Myth Man's Greek Mythology
PAGE TWO
ODYSSEUS - HERO OF THE TROJAN WAR & THE ODYSSEY

LATIN - ULYSSES




PAGE TWO

The WOODEN HORSE

It was not before Odysseus invented the WOODEN HORSE that Troy could be taken. He is also found among the warriors that hid inside the horse.

The Ciconians

After the war Odysseus wandered for ten years. He went first to the land of the Ciconians in Thrace where he pillaged the city of Ismarus, not sparing anyone except a priest of Apollo called Maron, son of Evanthes, who reigned in Marioneia.

Lotus-eaters

After the Ciconians he sailed to the land of the Lotus-eaters. This Lotus was a sweet fruit which caused him who tasted it to forget everything. And as some of the crew ate from this fruit Odysseus had to force them back to the ships, for those who tasted the fruit preferred to stay with the lotus-eaters forgetting everything about their way back home.

Nobody

And later he sailed to the land of the CYCLOPES and there he and his men were trapped by the cannibal Cyclops Polyphemus, who promised Odysseus to eat him last as a reward for the wine Odysseus had given him. But when the Cyclops, being drunk, was asleep Odysseus blinded his single eye. When Polyphemus saw himself blind, which is easier than it sounds, he cried to the other CYCLOPES for help. But when they came and asked who was hurting him, Polyphemus told them" Nobody", because Odysseus had told him that his name was "Nobody", and hearing that, the other CYCLOPES retired.

The Cyclops' unlucky fate caused the resentment of his father Poseidon, who decided to make Odysseus' journey even harder.

Happy Aeolus

From there Odysseus saile to the Aeolian Islands which were ruled by happy Aeolus, whom Zeus appointed keeper of the winds. This Aeolus is a favourite of the gods, and that is the reason why his daily life consists of merry banquets in the company of his wife and children. He generously entertained Odysseus, and for his voyage gave him a bag in which he had bound fast the winds.

Careless captain and greedy crew

However when they were near Ithaca and could already see the island, Odysseus fell asleep and his comrades, thinking he carried gold from Troy in the bag that Aeolus had given him, loosed it and unwittingly let the winds go free. In this way the careless captain and his greedy crew were driven back to the Aeolian Islands where Odysseus, in the course of an embarrassing interview with Aeolus, was denied the fair wind he asked for being immediately expelled from the island.

Cannibals

So instead Odysseus came to the land of the Laestrygonians, who were cannibals and there he lost all the ships with their crews except his own. In this strange land nightfall and morning are so close to each other that shepherds bringing in their flocks at night are met by other shepherds driving out their flocks at dawn.

*Assignment a*:
Echo the passage on Odysseus word for word, starting at "And later he" and ending at "journey even harder.".
The passage on Odysseus and the rows that follow have no connection to each other.

*Record set*:
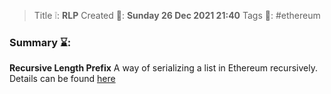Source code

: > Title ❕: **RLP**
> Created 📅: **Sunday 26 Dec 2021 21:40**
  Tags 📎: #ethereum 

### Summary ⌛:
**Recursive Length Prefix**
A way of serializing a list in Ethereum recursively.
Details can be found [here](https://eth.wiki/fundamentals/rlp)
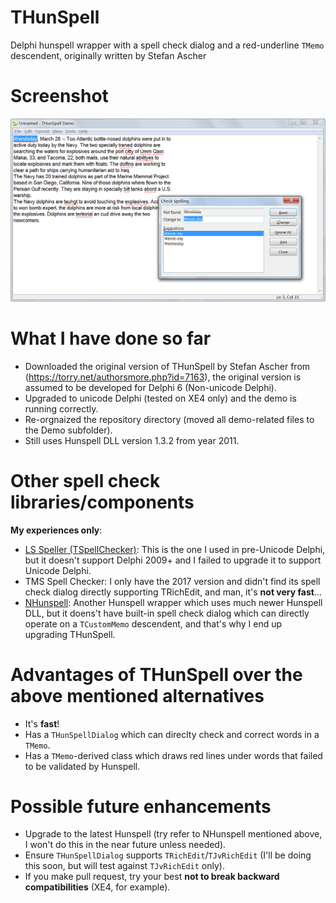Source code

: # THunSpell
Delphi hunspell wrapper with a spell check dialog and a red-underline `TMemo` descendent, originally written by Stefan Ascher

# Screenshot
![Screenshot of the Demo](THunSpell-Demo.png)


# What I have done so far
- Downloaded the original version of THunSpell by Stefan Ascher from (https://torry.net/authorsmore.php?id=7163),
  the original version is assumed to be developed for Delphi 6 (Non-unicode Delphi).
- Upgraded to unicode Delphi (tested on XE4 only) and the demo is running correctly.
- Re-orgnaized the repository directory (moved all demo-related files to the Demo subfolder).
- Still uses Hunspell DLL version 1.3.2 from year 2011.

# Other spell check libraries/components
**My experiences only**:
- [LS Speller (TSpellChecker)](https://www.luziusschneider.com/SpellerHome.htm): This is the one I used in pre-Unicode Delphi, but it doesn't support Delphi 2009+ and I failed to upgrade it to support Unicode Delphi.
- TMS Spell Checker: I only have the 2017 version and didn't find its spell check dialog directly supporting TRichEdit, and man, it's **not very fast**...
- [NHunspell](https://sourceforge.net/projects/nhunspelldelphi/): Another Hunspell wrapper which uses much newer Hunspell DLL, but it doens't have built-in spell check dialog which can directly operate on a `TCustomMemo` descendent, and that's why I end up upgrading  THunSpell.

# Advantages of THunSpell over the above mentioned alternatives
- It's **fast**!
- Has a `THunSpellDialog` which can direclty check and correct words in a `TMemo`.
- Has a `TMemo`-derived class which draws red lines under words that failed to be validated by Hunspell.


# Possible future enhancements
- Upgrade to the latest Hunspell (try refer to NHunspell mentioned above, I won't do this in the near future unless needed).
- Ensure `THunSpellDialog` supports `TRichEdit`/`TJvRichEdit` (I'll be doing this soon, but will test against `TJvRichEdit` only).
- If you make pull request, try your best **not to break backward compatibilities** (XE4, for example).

*Assignment b*:
Duplicate the rows starting at the line that contains "# Possible future enhancements" and ending at the last line of the rows, with both ends included.

*Response box a*:
And later he sailed to the land of the CYCLOPES and there he and his men were trapped by the cannibal Cyclops Polyphemus, who promised Odysseus to eat him last as a reward for the wine Odysseus had given him. But when the Cyclops, being drunk, was asleep Odysseus blinded his single eye. When Polyphemus saw himself blind, which is easier than it sounds, he cried to the other CYCLOPES for help. But when they came and asked who was hurting him, Polyphemus told them" Nobody", because Odysseus had told him that his name was "Nobody", and hearing that, the other CYCLOPES retired.

The Cyclops' unlucky fate caused the resentment of his father Poseidon, who decided to make Odysseus' journey even harder.

*Response box b*:
# Possible future enhancements
- Upgrade to the latest Hunspell (try refer to NHunspell mentioned above, I won't do this in the near future unless needed).
- Ensure `THunSpellDialog` supports `TRichEdit`/`TJvRichEdit` (I'll be doing this soon, but will test against `TJvRichEdit` only).
- If you make pull request, try your best **not to break backward compatibilities** (XE4, for example).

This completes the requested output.